A Male Nursing Student- “Alchemy is easy. All you do is you take gold and tin and add some protons.” Oh my God! Why didn’t I think of that- oh wait… I remember… I didn’t think of that because it’s completely idiotic and even the smartest alchemists with the best equipment have failed. People make more money off meth labs than alchemy labs.
Go ahead and laugh, but this guy is going to be administering medical treatment to you or your loved ones. Each of these individuals could play a role that is vital to your life in some respect in the near future. They’ll be taking care of your pets, or designing your house, or maybe responding to an emergency call in a life threatening situation.
And that scares the shit out of me. All sarcasm aside, it’s simply scary.
It’s possible that the system will weed these individuals out before they are in a position to do any real damage, but think about this: they’ve already passed every standardized test the U.S. requires to enter the work force. They’ve managed to make it through college for at least a year. Theoretically, those are two hurdles that are put in place to keep people like this from leaving school in the first place. It’s the reason why school exists in the first place.
I this what our founding fathers’ had in mind when they signed the Emancipation Proclamation in 1492? I don’t think so buster! When Jesus wrote in the Geneva Convention that all men are created equaled and are… incarcerated… by their creator with certain alienated rights and one of those rights is freedom of speech and the right to bare false witness against the accused, I’m sure he intended for people to be held accountable for the things they say.
I may not be a botanist, but I know when things are going to hell. Can I site any specific reasons or evidence for my beliefs? No!
But think about this… I read just the other day that there’s H2O in our water supply. In fact, did you know that you can’t even drink a glass of water from your tap without drinking H20? There’s even H2O in rain. Fish are breathing it, and we’re eating the fish. In fact, we consume so much H2O that our bodies are mainly made of it. H2O is a chemical compound, which means it could cause melanoma or even skin cancer.
On top of all this, we’re cutting down our beautiful oaks trees just for their maple sap so that we can make corn syrup for our sodas. Then we take the aluminum out of our ground to make cans, because the government doesn’t even realize that aluminum is made out of tin, and you can make tin into gold if we just added protons.

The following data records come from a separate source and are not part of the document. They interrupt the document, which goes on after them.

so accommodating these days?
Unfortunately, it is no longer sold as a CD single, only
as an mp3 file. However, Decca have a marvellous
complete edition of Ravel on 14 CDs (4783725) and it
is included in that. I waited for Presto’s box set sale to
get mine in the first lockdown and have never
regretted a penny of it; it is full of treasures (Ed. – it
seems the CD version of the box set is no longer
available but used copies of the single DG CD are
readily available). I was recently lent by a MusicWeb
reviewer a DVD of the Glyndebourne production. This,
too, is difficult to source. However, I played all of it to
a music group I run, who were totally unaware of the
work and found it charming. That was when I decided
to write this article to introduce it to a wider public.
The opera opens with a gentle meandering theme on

If we turned all of our aluminum into gold then we could print more money so we have no homeless people and no deficit.
Our 400th president, Benjamin Franklin, must have had a promotion about the future when he said “a stitch in time is worth a pound of cure.” It’s even in the Bible. Look it up. Is this the kind of country you want to live in?
It’s funny, but it isn’t that far removed from reality. This is ultimately what happens in a country where you’re free to remain ignorant, and there is neither an expectation nor a demand for you to do otherwise. Laugh now, but when you get arrested by Officer Brainless five years from now, and your lawyer thinks habeas corpus is a metal band, don’t come crying to me.
Oh… and do you want to hear something really scary? One word… UFOlogist.